● **The task**
Repeat the listing below word for word, leaving out the pictures.

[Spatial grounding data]
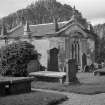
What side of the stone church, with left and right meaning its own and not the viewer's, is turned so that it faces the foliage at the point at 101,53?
left

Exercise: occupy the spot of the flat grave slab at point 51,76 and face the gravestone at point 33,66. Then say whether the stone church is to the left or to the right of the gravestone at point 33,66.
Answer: right

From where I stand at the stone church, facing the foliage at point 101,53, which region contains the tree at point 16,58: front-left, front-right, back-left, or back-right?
back-right

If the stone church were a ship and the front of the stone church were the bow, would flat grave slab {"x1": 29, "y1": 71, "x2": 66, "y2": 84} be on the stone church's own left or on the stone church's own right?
on the stone church's own right

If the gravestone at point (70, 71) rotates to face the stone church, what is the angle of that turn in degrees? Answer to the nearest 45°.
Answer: approximately 135° to its left

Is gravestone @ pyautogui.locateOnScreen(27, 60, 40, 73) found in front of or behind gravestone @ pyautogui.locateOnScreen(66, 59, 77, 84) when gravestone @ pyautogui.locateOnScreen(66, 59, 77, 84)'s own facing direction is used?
behind

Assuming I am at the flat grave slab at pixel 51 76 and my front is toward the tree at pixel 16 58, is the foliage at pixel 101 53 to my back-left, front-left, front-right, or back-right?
front-right

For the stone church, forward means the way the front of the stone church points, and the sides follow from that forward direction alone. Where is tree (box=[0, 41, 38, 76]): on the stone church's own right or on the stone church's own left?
on the stone church's own right

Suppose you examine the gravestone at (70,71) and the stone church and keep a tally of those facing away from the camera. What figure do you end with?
0

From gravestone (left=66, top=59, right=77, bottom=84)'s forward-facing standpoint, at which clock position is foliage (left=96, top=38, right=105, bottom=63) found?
The foliage is roughly at 8 o'clock from the gravestone.

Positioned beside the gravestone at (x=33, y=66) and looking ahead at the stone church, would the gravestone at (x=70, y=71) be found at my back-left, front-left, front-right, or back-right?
back-right

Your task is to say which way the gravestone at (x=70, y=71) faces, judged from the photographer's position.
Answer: facing the viewer and to the right of the viewer
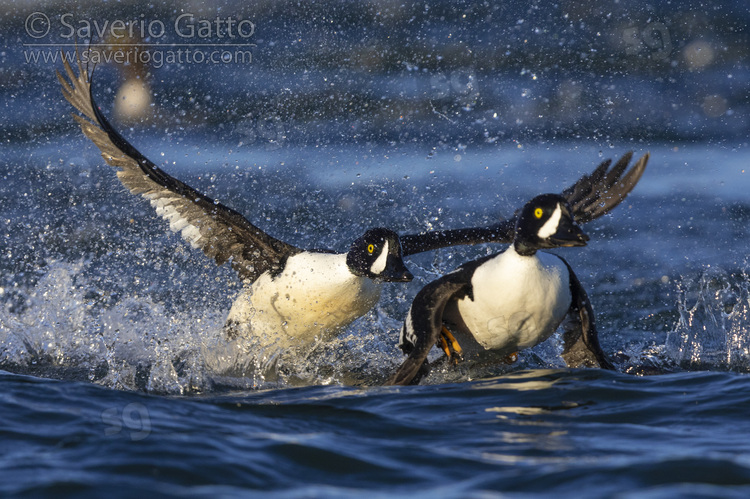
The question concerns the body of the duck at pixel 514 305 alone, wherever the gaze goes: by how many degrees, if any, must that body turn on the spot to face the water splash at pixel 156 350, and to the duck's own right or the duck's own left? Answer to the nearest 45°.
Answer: approximately 135° to the duck's own right

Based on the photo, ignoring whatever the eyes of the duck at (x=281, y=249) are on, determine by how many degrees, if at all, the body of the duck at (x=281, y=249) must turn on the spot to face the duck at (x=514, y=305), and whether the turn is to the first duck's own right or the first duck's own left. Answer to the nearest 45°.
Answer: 0° — it already faces it

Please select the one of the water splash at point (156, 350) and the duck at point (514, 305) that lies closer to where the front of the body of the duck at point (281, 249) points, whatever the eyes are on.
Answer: the duck

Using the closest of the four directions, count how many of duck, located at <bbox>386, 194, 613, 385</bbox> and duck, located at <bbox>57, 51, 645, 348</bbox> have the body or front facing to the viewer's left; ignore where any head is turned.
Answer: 0

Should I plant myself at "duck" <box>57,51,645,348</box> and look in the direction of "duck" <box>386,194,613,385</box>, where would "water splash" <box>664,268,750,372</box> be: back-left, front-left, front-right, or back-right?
front-left

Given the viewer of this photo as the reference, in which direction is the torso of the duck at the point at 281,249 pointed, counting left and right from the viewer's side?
facing the viewer and to the right of the viewer

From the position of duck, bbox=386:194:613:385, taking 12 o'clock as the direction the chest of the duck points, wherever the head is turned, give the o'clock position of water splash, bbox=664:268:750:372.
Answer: The water splash is roughly at 9 o'clock from the duck.
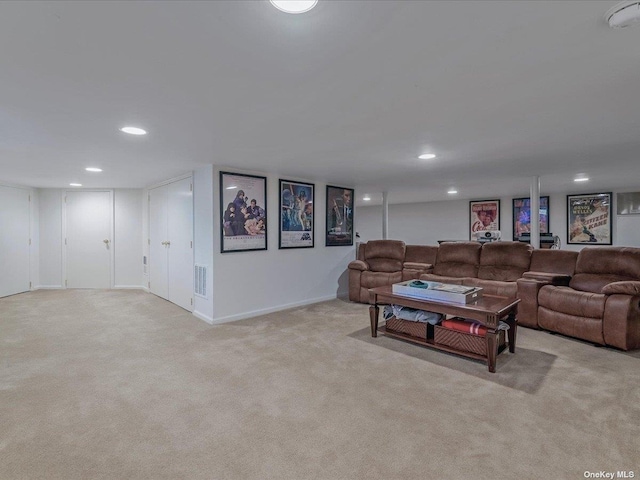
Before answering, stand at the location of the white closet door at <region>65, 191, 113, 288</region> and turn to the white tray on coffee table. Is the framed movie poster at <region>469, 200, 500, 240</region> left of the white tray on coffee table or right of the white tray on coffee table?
left

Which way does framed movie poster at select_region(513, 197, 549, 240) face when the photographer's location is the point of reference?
facing the viewer

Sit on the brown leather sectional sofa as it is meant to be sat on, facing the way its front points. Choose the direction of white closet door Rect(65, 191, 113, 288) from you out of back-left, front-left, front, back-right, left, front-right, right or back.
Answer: front-right

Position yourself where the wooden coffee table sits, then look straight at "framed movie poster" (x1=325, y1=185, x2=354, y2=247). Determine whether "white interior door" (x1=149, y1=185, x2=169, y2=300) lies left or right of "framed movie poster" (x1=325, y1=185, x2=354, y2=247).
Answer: left

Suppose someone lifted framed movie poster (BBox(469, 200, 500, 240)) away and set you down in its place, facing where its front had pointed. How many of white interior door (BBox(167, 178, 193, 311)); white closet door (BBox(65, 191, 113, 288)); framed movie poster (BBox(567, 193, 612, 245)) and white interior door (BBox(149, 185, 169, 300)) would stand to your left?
1

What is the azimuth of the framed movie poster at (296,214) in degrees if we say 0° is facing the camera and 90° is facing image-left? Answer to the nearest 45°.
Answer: approximately 315°

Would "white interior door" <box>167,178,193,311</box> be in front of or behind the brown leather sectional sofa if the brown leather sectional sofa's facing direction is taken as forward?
in front

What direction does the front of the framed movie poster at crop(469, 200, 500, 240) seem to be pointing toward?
toward the camera

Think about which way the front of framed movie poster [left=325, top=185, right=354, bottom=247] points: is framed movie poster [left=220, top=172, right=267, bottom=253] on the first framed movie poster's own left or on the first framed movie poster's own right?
on the first framed movie poster's own right

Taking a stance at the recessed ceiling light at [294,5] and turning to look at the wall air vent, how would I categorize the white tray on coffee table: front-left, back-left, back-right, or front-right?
front-right

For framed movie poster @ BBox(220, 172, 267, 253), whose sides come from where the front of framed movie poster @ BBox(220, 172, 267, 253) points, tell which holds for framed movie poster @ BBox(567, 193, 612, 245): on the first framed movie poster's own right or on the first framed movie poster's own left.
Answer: on the first framed movie poster's own left

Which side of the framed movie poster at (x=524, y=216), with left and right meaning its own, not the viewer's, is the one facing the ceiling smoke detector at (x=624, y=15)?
front

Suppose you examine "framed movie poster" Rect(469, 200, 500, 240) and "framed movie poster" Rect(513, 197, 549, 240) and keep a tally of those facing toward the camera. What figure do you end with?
2
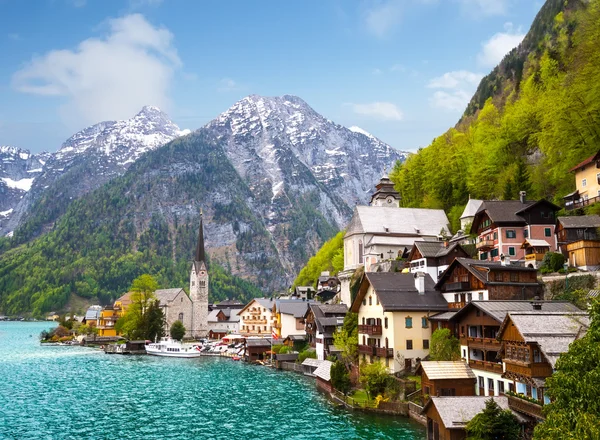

● **Response box**
What side of the stone church, with left and right meaning its own and not the viewer's, is turned so that it faces the foliage at the point at 101,53?
left

Exercise: occupy the spot of the flat grave slab at point 51,76 and face the gravestone at point 33,66. Then say whether the stone church is to the left or to the right of the gravestone at point 33,66.
Answer: right

From where I stand at the stone church, facing the foliage at point 101,53, which region contains the tree at point 16,58: front-left, front-right, back-left, or back-right?
back-right

If the stone church were a ship and the front of the stone church were the bow, would flat grave slab {"x1": 29, "y1": 71, "x2": 66, "y2": 84} be on the stone church's own left or on the stone church's own right?
on the stone church's own right

If the gravestone at point (70, 71) rotates to face the stone church, what is the angle of that turn in degrees? Answer to the nearest 45°.
Answer: approximately 135° to its left

Is gravestone @ pyautogui.locateOnScreen(27, 60, 40, 73) found in front of or behind gravestone @ pyautogui.locateOnScreen(66, 59, 77, 84) when gravestone @ pyautogui.locateOnScreen(66, 59, 77, 84)'s own facing direction is used?
behind

Assuming I am at the flat grave slab at pixel 51 76 and my front is toward the tree at pixel 16 58, is the foliage at pixel 101 53 to my back-left, front-left, front-right, or back-right?
front-right

For the stone church, forward means the way the front of the stone church points, and the sides follow from that forward direction alone. Where is tree (box=[0, 41, 38, 76]): on the stone church's own right or on the stone church's own left?
on the stone church's own right

Suppose you examine the gravestone at (70,71) and the stone church and keep a tally of those facing away from the camera. What figure do you end with?
0

From gravestone (left=66, top=59, right=77, bottom=84)'s forward-facing standpoint, at which clock position is foliage (left=96, top=38, right=105, bottom=63) found?
The foliage is roughly at 8 o'clock from the gravestone.

Positioned beside the gravestone at (x=33, y=66) and looking ahead at the stone church, would the gravestone at (x=70, y=71) be found at my back-left, front-left, front-right, or back-right?
back-right

Your task is to say which way the gravestone at (x=70, y=71) faces, judged from the photographer's position.
Answer: facing the viewer and to the right of the viewer
The question concerns the body of the duck at pixel 514 305 alone, wherever the gaze goes: by how many degrees, if any, must that body turn on the spot to face the water splash at pixel 156 350, and to the duck's own right or the duck's own left? Answer to the nearest 45°.
Answer: approximately 135° to the duck's own right

Based on the photo, ignoring whatever the eyes of the duck at (x=281, y=249) are on, determine by how many degrees, if at all, the body of the duck at (x=281, y=249) must turn on the spot to face the duck at (x=514, y=305), and whether the turn is to the first duck's own right or the first duck's own left. Answer to the nearest 45°.
Answer: 0° — it already faces it

Please select the one of the water splash at point (156, 350) and the duck at point (514, 305) that lies closer to where the front of the body of the duck at point (281, 249) points, whatever the eyes are on.
Answer: the duck

Using the closest of the four directions, count how many of duck, located at <bbox>386, 194, 613, 385</bbox> and duck, located at <bbox>57, 51, 645, 348</bbox> have the body or front facing to the viewer's left; ignore where any head is turned.
Answer: 0

Should I plant myself at "duck" <box>57,51,645,348</box> and look in the direction of "duck" <box>386,194,613,385</box>, where would "water splash" <box>664,268,750,372</box> be: back-left, front-left, front-right, or back-right?
front-left

Given the viewer of this photo as the reference, in which direction is the torso of the duck at the point at 281,249 pointed, counting left and right from the viewer's side?
facing the viewer and to the right of the viewer

From the position of duck, bbox=386:194:613:385, taking 12 o'clock as the direction the chest of the duck points, wherever the head is turned, give the o'clock position of water splash, bbox=664:268:750:372.
Answer: The water splash is roughly at 9 o'clock from the duck.
Before answering, stand at the location of the white closet door at <region>65, 191, 113, 288</region> and turn to the white tray on coffee table. Is the framed movie poster at <region>469, 200, 500, 240</region> left of the white tray on coffee table or right of the white tray on coffee table?
left

Which way does framed movie poster at select_region(513, 197, 549, 240) face when the photographer's location is the point of reference?
facing the viewer

Sit on the brown leather sectional sofa as it is meant to be sat on, facing the way its front points. Choose the direction of white closet door Rect(65, 191, 113, 288) from you out of back-left, front-left, front, back-right, left, front-right, right or back.
Answer: front-right

Position yourself where the wooden coffee table sits, then look straight at "framed movie poster" (x1=325, y1=185, x2=354, y2=247). Determine whether "white interior door" (x1=149, y1=185, x2=169, y2=300) lies left or right of "framed movie poster" (x1=325, y1=185, x2=354, y2=247).
Answer: left

Suppose someone lifted framed movie poster (BBox(469, 200, 500, 240)) away and set you down in its place, facing where its front had pointed. How many of white interior door (BBox(167, 178, 193, 311)); white closet door (BBox(65, 191, 113, 288)); framed movie poster (BBox(567, 193, 612, 245)) and white interior door (BBox(149, 185, 169, 300)) would stand to your left?
1

What is the azimuth of the framed movie poster at (296,214) in degrees if we say 0° is facing the camera and 90° is facing image-left? Answer to the nearest 45°.
Answer: approximately 315°

Would "white interior door" <box>167,178,193,311</box> be in front of or behind the brown leather sectional sofa if the brown leather sectional sofa's facing direction is taken as forward?
in front

What direction does the front of the framed movie poster at crop(469, 200, 500, 240) seem to be pointing toward?
toward the camera

Think about which way the front of framed movie poster [left=325, top=185, right=354, bottom=247] points: is framed movie poster [left=220, top=172, right=267, bottom=253] on the first framed movie poster's own left or on the first framed movie poster's own right?
on the first framed movie poster's own right

Taking a stance at the recessed ceiling light at [294,5] and turning to look at the wall air vent, how would I categorize the white tray on coffee table: front-left, back-left, back-right, or front-right?
front-right

For framed movie poster @ BBox(220, 172, 267, 253), whose sides come from where the front of framed movie poster @ BBox(220, 172, 267, 253) points, tell which holds for framed movie poster @ BBox(567, 193, 612, 245): on the first framed movie poster's own right or on the first framed movie poster's own left.
Answer: on the first framed movie poster's own left

Which side of the framed movie poster at (x=524, y=216), with left and right meaning its own, not the viewer's, is the one facing the ceiling smoke detector at (x=624, y=15)?
front

Suppose you examine "framed movie poster" Rect(469, 200, 500, 240) and "framed movie poster" Rect(513, 197, 549, 240) and keep a tally of those facing toward the camera. What figure do you end with?
2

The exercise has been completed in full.